(Exercise materials)

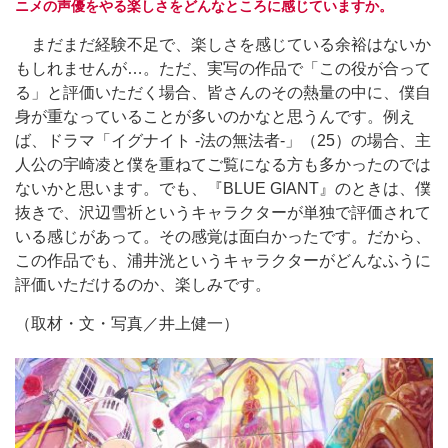
ニメの声優をやる楽しさをどんなところに感じていますか。
まだまだ経験不足で、楽しさを感じている余裕はないか
もしれませんが…。ただ、実写の作品で「この役が合って
る」と評価いただく場合、皆さんのその熱量の中に、僕自
身が重なっていることが多いのかなと思うんです。例え
ば、ドラマ「イグナイト -法の無法者-」（25）の場合、主
人公の宇崎凌と僕を重ねてご覧になる方も多かったのでは
ないかと思います。でも、『BLUE GIANT』のときは、僕
抜きで、沢辺雪祈というキャラクターが単独で評価されて
いる感じがあって。その感覚は面白かったです。だから、
この作品でも、浦井洸というキャラクターがどんなふうに
評価いただけるのか、楽しみです。
（取材・文・写真／井上健一）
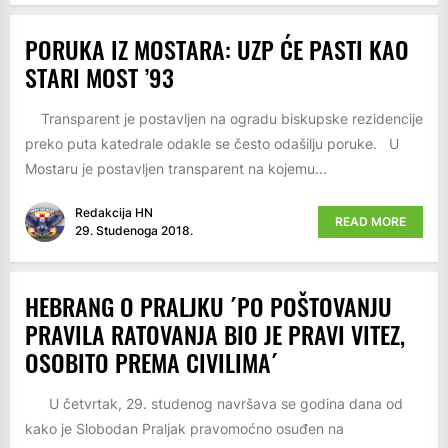
PORUKA IZ MOSTARA: UZP ĆE PASTI KAO
STARI MOST ’93
Transparent je postavljen na ogradu biskupske rezidencije
preko puta katedrale odakle se često odašilju poruke. U
Mostaru je postavljen transparent na kojemu...
Redakcija HN
READ MORE
29. Studenoga 2018.
HEBRANG O PRALJKU ´PO POŠTOVANJU
PRAVILA RATOVANJA BIO JE PRAVI VITEZ,
OSOBITO PREMA CIVILIMA´
U četvrtak, 29. studenog navršava se godina dana od
kako je Slobodan Praljak pravomoćno osuđen na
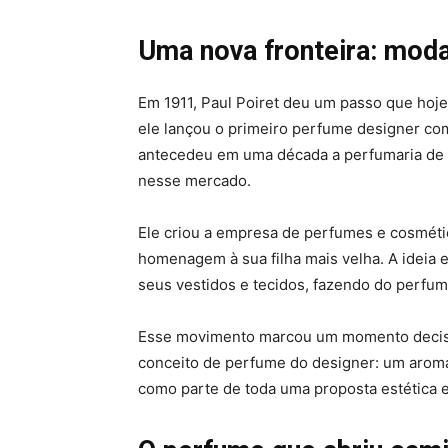
Uma nova fronteira: mod
Em 1911, Paul Poiret deu um passo que hoje
ele lançou o primeiro perfume designer com
antecedeu em uma década a perfumaria de es
nesse mercado.
Ele criou a empresa de perfumes e cosmét
homenagem à sua filha mais velha. A ideia e
seus vestidos e tecidos, fazendo do perfume
Esse movimento marcou um momento deci
conceito de perfume do designer: um arom
como parte de toda uma proposta estética e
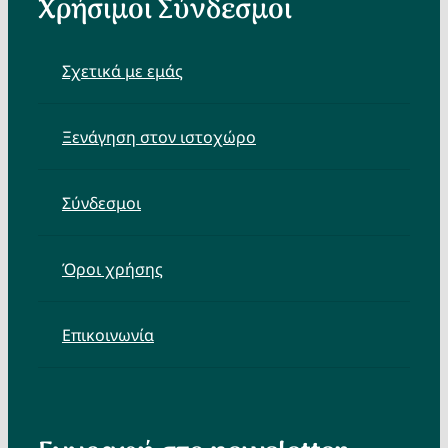
Χρήσιμοι Σύνδεσμοι
Σχετικά με εμάς
Ξενάγηση στον ιστοχώρο
Σύνδεσμοι
Όροι χρήσης
Επικοινωνία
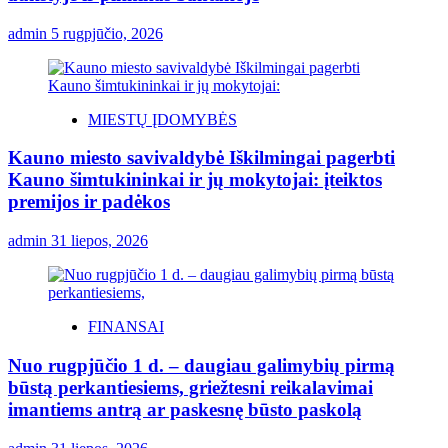
admin
5 rugpjūčio, 2026
MIESTŲ ĮDOMYBĖS
Kauno miesto savivaldybė Iškilmingai pagerbti
Kauno šimtukininkai ir jų mokytojai: įteiktos
premijos ir padėkos
admin
31 liepos, 2026
FINANSAI
Nuo rugpjūčio 1 d. – daugiau galimybių pirmą
būstą perkantiesiems, griežtesni reikalavimai
imantiems antrą ar paskesnę būsto paskolą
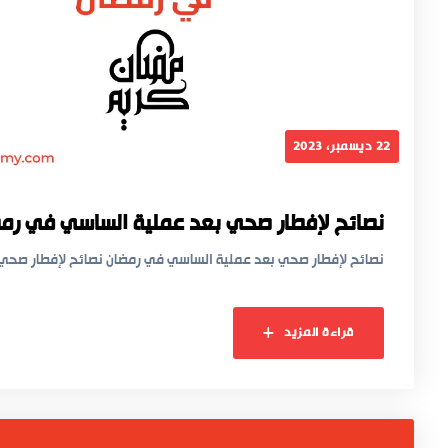
22 ديسمبر، 2023
نصائح لإفطار صحي بعد عملية الساسي في رم
نصائح لإفطار صحي بعد عملية الساسي في رمضان نصائح لإفطار صحي 
قراءة المزيد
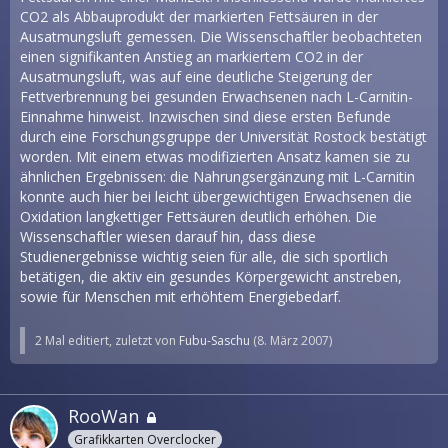
CO2 als Abbauprodukt der markierten Fettsäuren in der
Ausatmungsluft gemessen. Die Wissenschaftler beobachteten
einen signifikanten Anstieg an markiertem CO2 in der
Ausatmungsluft, was auf eine deutliche Steigerung der
Fettverbrennung bei gesunden Erwachsenen nach L-Carnitin-
Einnahme hinweist. Inzwischen sind diese ersten Befunde
durch eine Forschungsgruppe der Universität Rostock bestätigt
worden. Mit einem etwas modifizierten Ansatz kamen sie zu
ähnlichen Ergebnissen: die Nahrungsergänzung mit L-Carnitin
konnte auch hier bei leicht übergewichtigen Erwachsenen die
Oxidation langkettiger Fettsäuren deutlich erhöhen. Die
Wissenschaftler wiesen darauf hin, dass diese
Studienergebnisse wichtig seien für alle, die sich sportlich
betätigen, die aktiv ein gesundes Körpergewicht anstreben,
sowie für Menschen mit erhöhtem Energiebedarf.
2 Mal editiert, zuletzt von
Fubu-Saschu
(
8. März 2007
)
RooWan
Grafikkarten Overclocker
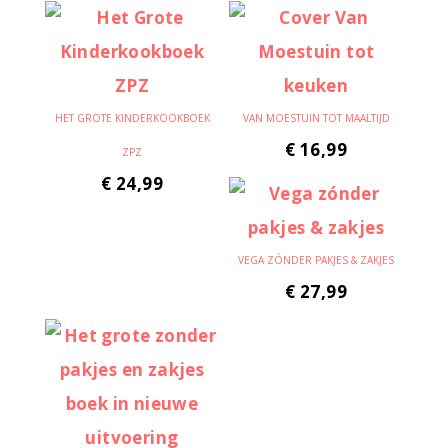
HET GROTE KINDERKOOKBOEK
VAN MOESTUIN TOT MAALTIJD
€
16,99
ZPZ
€
24,99
VEGA ZÓNDER PAKJES & ZAKJES
€
27,99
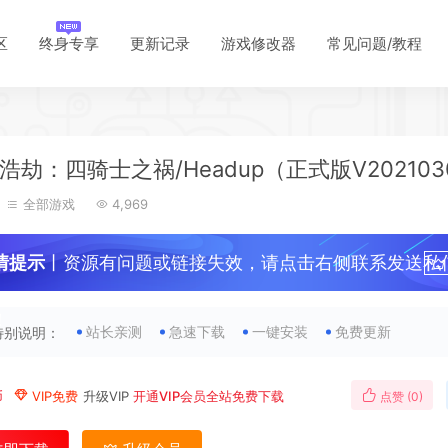
区
终身专享
更新记录
游戏修改器
常见问题/教程
浩劫：四骑士之祸/Headup（正式版V202103
全部游戏
4,969
情提示
丨资源有问题或链接失效，请点击右侧联系发送私
！
站长亲测
急速下载
一键安装
免费更新
特别说明：
币
VIP免费
升级VIP
开通VIP会员全站免费下载
点赞 (
0
)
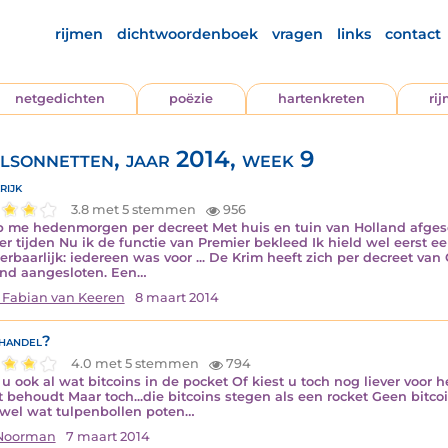
rijmen
dichtwoordenboek
vragen
links
contact
netgedichten
poëzie
hartenkreten
ri
lsonnetten, jaar 2014, week 9
rijk
3.8 met 5 stemmen
956
b me hedenmorgen per decreet Met huis en tuin van Holland afgesc
er tijden Nu ik de functie van Premier bekleed Ik hield wel eerst 
rbaarlijk: iedereen was voor ... De Krim heeft zich per decreet van
nd aangesloten. Een…
 Fabian van Keeren
8 maart 2014
handel?
4.0 met 5 stemmen
794
 u ook al wat bitcoins in de pocket Of kiest u toch nog liever voor
t behoudt Maar toch...die bitcoins stegen als een rocket Geen bitc
 wel wat tulpenbollen poten…
 Noorman
7 maart 2014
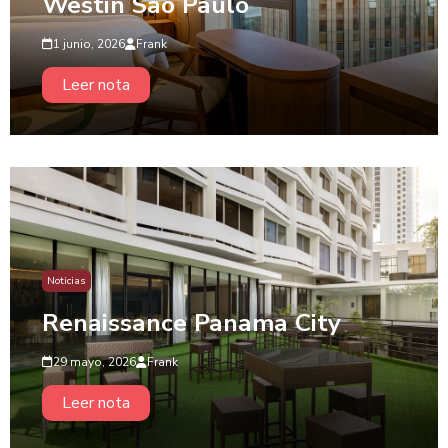
Westin São Paulo
1 junio, 2026
Frank
Leer nota
Noticias
Renaissance Panama City
29 mayo, 2026
Frank
Leer nota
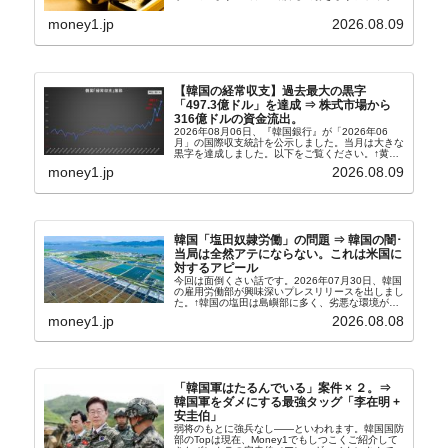
文和訳です。表題：韓国銀行、国内生産金の買い入
れ協力体制を構築□『韓国銀行』は、国内生産金の
money1.jp
2026.08.09
買い入れに...
【韓国の経常収支】過去最大の黒字
「497.3億ドル」を達成 ⇒ 株式市場から
316億ドルの資金流出。
2026年08月06日、『韓国銀行』が「2026年06
月」の国際収支統計を公示しました。当月は大きな
黒字を達成しました。以下をご覧ください。↑黄色
の傾向ペンでフォーカスしているのが2026年06月
money1.jp
2026.08.09
の経常収支です。2026年06月貿易収支：4...
韓国「塩田奴隷労働」の問題 ⇒ 韓国の闇･
当局は全然アテにならない。これは米国に
対するアピール
今回は面倒くさい話です。2026年07月30日、韓国
の雇用労働部が興味深いプレスリリースを出しまし
た。↑韓国の塩田は島嶼部に多く、劣悪な環境が一
般に見られることが少ないため、事件の発覚を妨げ
money1.jp
2026.08.08
たといわれます（後述）。これは、いわゆる「塩田
奴隷...
「韓国軍はたるんでいる」案件 × ２。⇒
韓国軍をダメにする最強タッグ「李在明 +
安圭伯」
弱将のもとに強兵なし――といわれます。韓国国防
部のTopは現在、Money1でもしつこくご紹介して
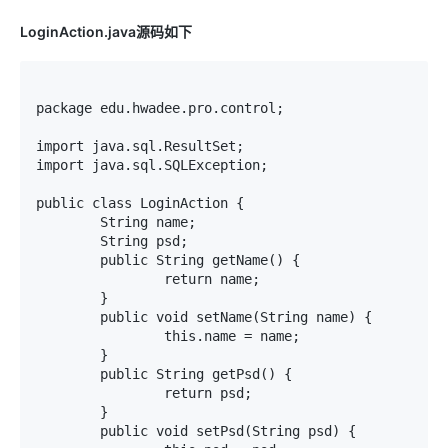
LoginAction.java源码如下
package edu.hwadee.pro.control;

import java.sql.ResultSet;

import java.sql.SQLException;

public class LoginAction {

	String name;

	String psd;

	public String getName() {

		return name;

	}

	public void setName(String name) {

		this.name = name;

	}

	public String getPsd() {

		return psd;

	}

	public void setPsd(String psd) {
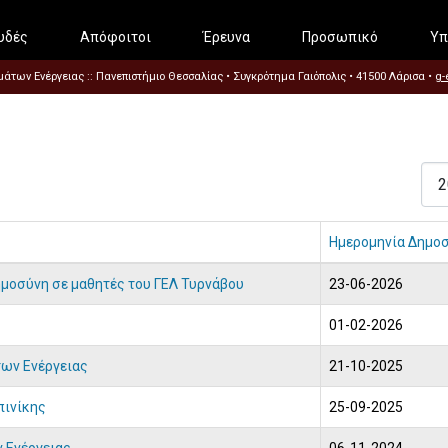
υδές
Απόφοιτοι
Έρευνα
Προσωπικό
Υπ
των Ενέργειας :: Πανεπιστήμιο Θεσσαλίας • Συγκρότημα Γαιόπολις • 41500 Λάρισα •
g-
Εμφ
Ημερομηνία Δημο
οημοσύνη σε μαθητές του ΓΕΛ Τυρνάβου
23-06-2026
01-02-2026
των Ενέργειας
21-10-2025
πινίκης
25-09-2025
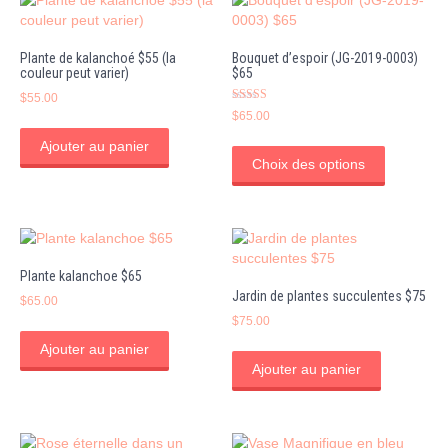
Les
options
peuvent
Plante de kalanchoé $55 (la
Bouquet d’espoir (JG-2019-0003)
être
couleur peut varier)
$65
choisies
$
55.00
sur
Note
$
65.00
la
5.00
sur 5
Ce
page
Ajouter au panier
produit
du
Choix des options
a
produit
plusieurs
variations
Les
options
Plante kalanchoe $65
peuvent
Jardin de plantes succulentes $75
être
$
65.00
choisies
$
75.00
sur
Ajouter au panier
la
Ajouter au panier
page
du
produit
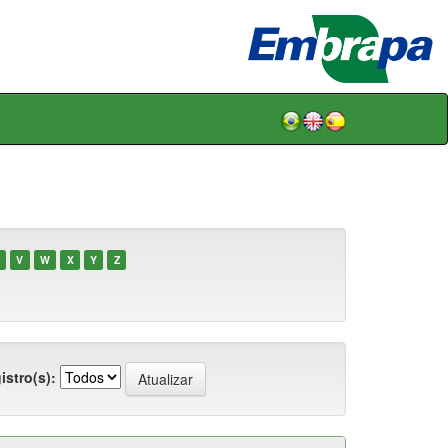
V
W
X
Y
Z
istro(s):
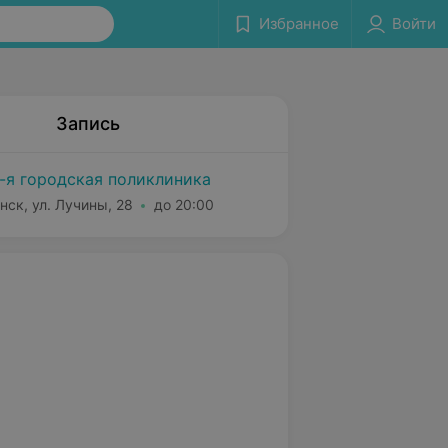
Избранное
Войти
Запись
-я городская поликлиника
нск, ул. Лучины, 28
до 20:00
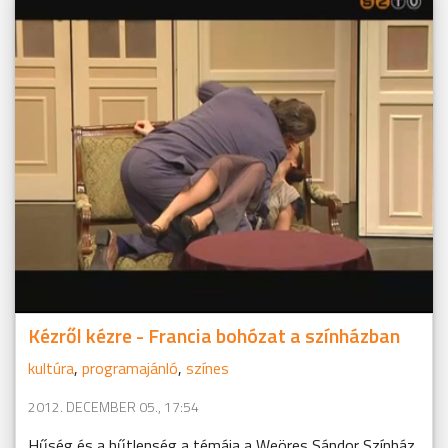
Kézről kézre - Francia bohózat a színházban
kultúra
,
programajánló
,
színes
2012. DECEMBER 05., 17:54
Hűség és a hűtlenség a témája a Weöres Sándor Színház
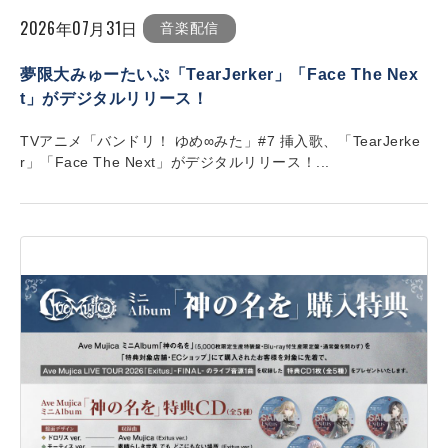
2026年07月31日
音楽配信
夢限大みゅーたいぷ「TearJerker」「Face The Nex
t」がデジタルリリース！
TVアニメ「バンドリ！ ゆめ∞みた」#7 挿入歌、「TearJerke
r」「Face The Next」がデジタルリリース！...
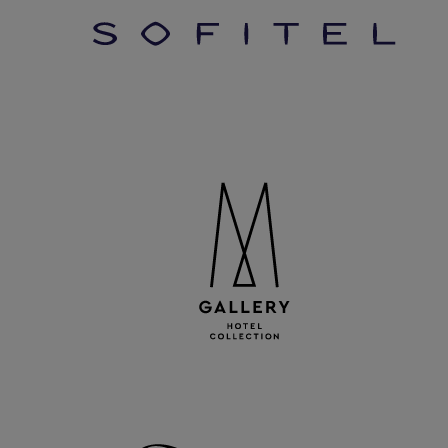
Hasta un 10 % ahora
Mejoras de habitación
Noches de cortesía
Experiencias ilimitadas
Más de 100 socios
ÚNETE GRATIS
MÁS INFORMACIÓN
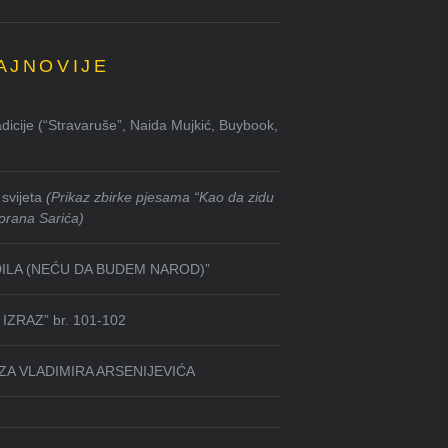
AJNOVIJE
dicije (“Stravaruše”, Naida Mujkić, Buybook,
svijeta
(Prikaz zbirke pjesama “Kao da zidu
orana Sarića)
DILA (NEĆU DA BUDEM NAROD)”
IZRAZ” br. 101-102
ZA VLADIMIRA ARSENIJEVIĆA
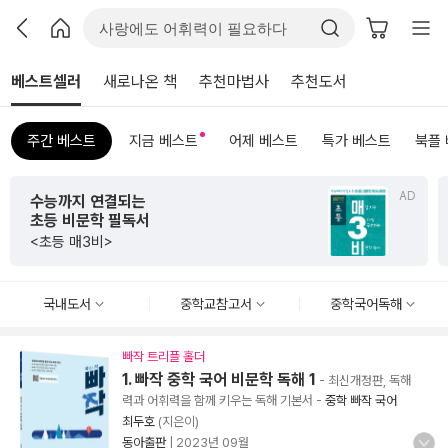
베스트셀러
새로나온 책
추천마법사
추천도서
주간 베스트
지금 베스트
어제 베스트
특가 베스트
북플
AD
초판 한정 한지 제작본!
<그리하여 어느 날 사랑이여>
국내도서
중학교참고서
중학국어독해
빠작 트리플 홀더
1. 빠작 중학 국어 비문학 독해 1
- 최신개정판, 독해
력과 어휘력을 함께 키우는 독해 기본서
-
중학 빠작 국어
최두호
(지은이)
동아출판
|
2023년 09월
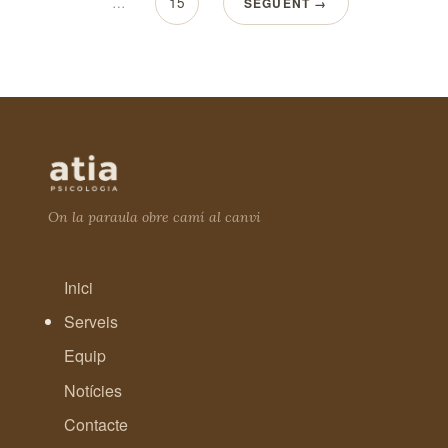
…
15
SEGÜENT →
On la paraula obre camí al canvi
Inici
Serveis
Equip
Notícies
Contacte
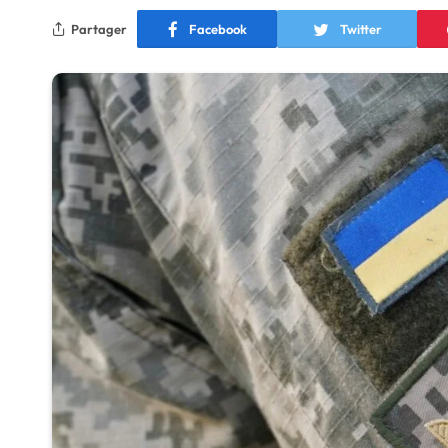
Partager
Facebook
Twitter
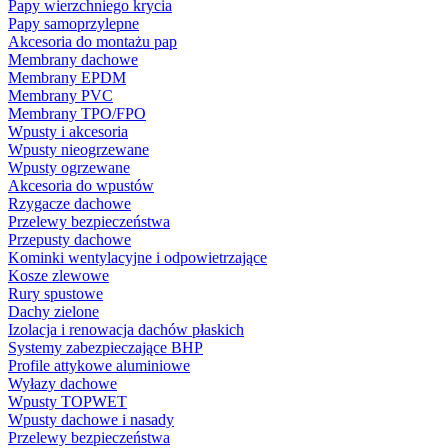
Papy wierzchniego krycia
Papy samoprzylepne
Akcesoria do montażu pap
Membrany dachowe
Membrany EPDM
Membrany PVC
Membrany TPO/FPO
Wpusty i akcesoria
Wpusty nieogrzewane
Wpusty ogrzewane
Akcesoria do wpustów
Rzygacze dachowe
Przelewy bezpieczeństwa
Przepusty dachowe
Kominki wentylacyjne i odpowietrzające
Kosze zlewowe
Rury spustowe
Dachy zielone
Izolacja i renowacja dachów płaskich
Systemy zabezpieczające BHP
Profile attykowe aluminiowe
Wyłazy dachowe
Wpusty TOPWET
Wpusty dachowe i nasady
Przelewy bezpieczeństwa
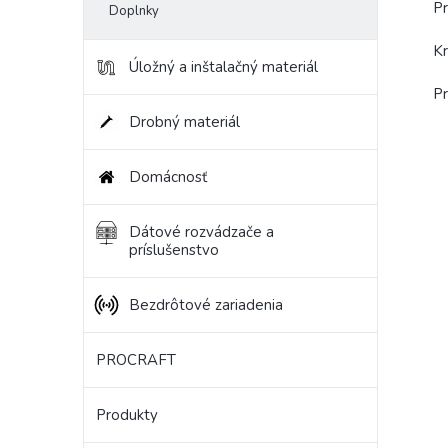
Pr
Doplnky
Kr
Úložný a inštalačný materiál
P
Drobný materiál
Domácnosť
Dátové rozvádzače a
príslušenstvo
Bezdrôtové zariadenia
PROCRAFT
Produkty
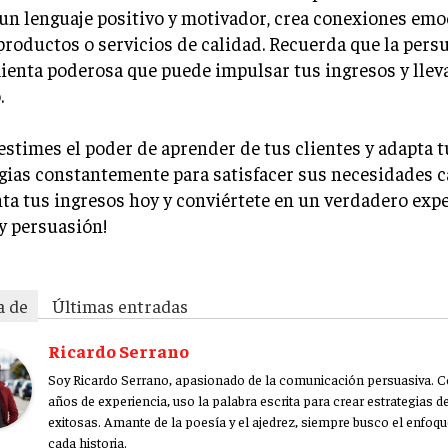
 un lenguaje positivo y motivador, crea conexiones emo
productos o servicios de calidad. Recuerda que la pers
enta poderosa que puede impulsar tus ingresos y llev
.
stimes el poder de aprender de tus clientes y adapta t
gias constantemente para satisfacer sus necesidades 
a tus ingresos hoy y conviértete en un verdadero exp
y persuasión!
a de
Últimas entradas
Ricardo Serrano
Soy Ricardo Serrano, apasionado de la comunicación persuasiva. 
años de experiencia, uso la palabra escrita para crear estrategias 
exitosas. Amante de la poesía y el ajedrez, siempre busco el enfoqu
cada historia.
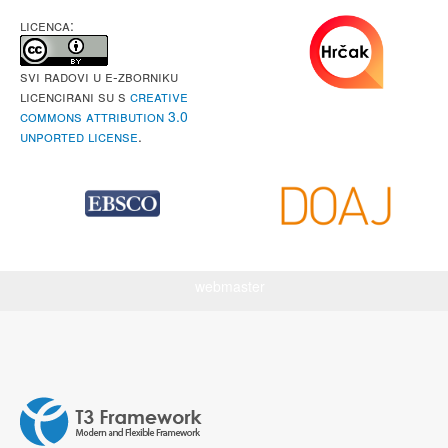
LICENCA:
Svi radovi u e-Zborniku
licencirani su s
Creative
Commons Attribution 3.0
Unported License
.
webmaster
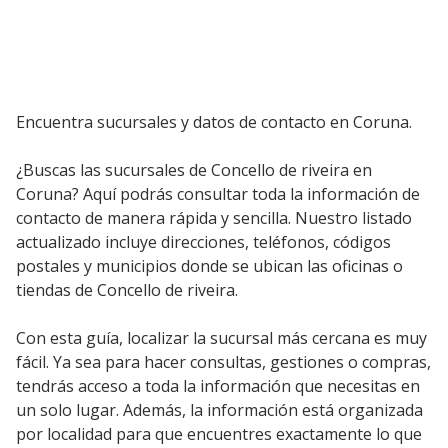
Encuentra sucursales y datos de contacto en Coruna.
¿Buscas las sucursales de Concello de riveira en
Coruna? Aquí podrás consultar toda la información de
contacto de manera rápida y sencilla. Nuestro listado
actualizado incluye direcciones, teléfonos, códigos
postales y municipios donde se ubican las oficinas o
tiendas de Concello de riveira.
Con esta guía, localizar la sucursal más cercana es muy
fácil. Ya sea para hacer consultas, gestiones o compras,
tendrás acceso a toda la información que necesitas en
un solo lugar. Además, la información está organizada
por localidad para que encuentres exactamente lo que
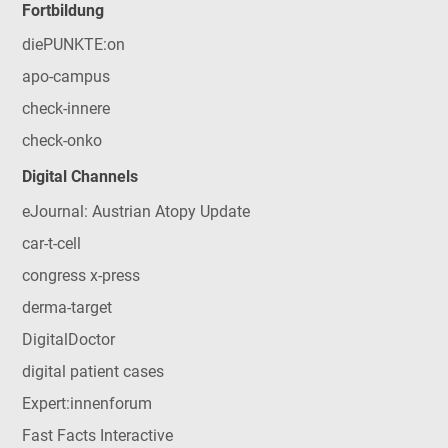
Fortbildung
diePUNKTE:on
apo-campus
check-innere
check-onko
Digital Channels
eJournal: Austrian Atopy Update
car-t-cell
congress x-press
derma-target
DigitalDoctor
digital patient cases
Expert:innenforum
Fast Facts Interactive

(What is expected)
All the lines that hold the word "LoginAction" must appear in the answer, copied from the records.

(Task output)
LoginAction.java源码如下
public class LoginAction {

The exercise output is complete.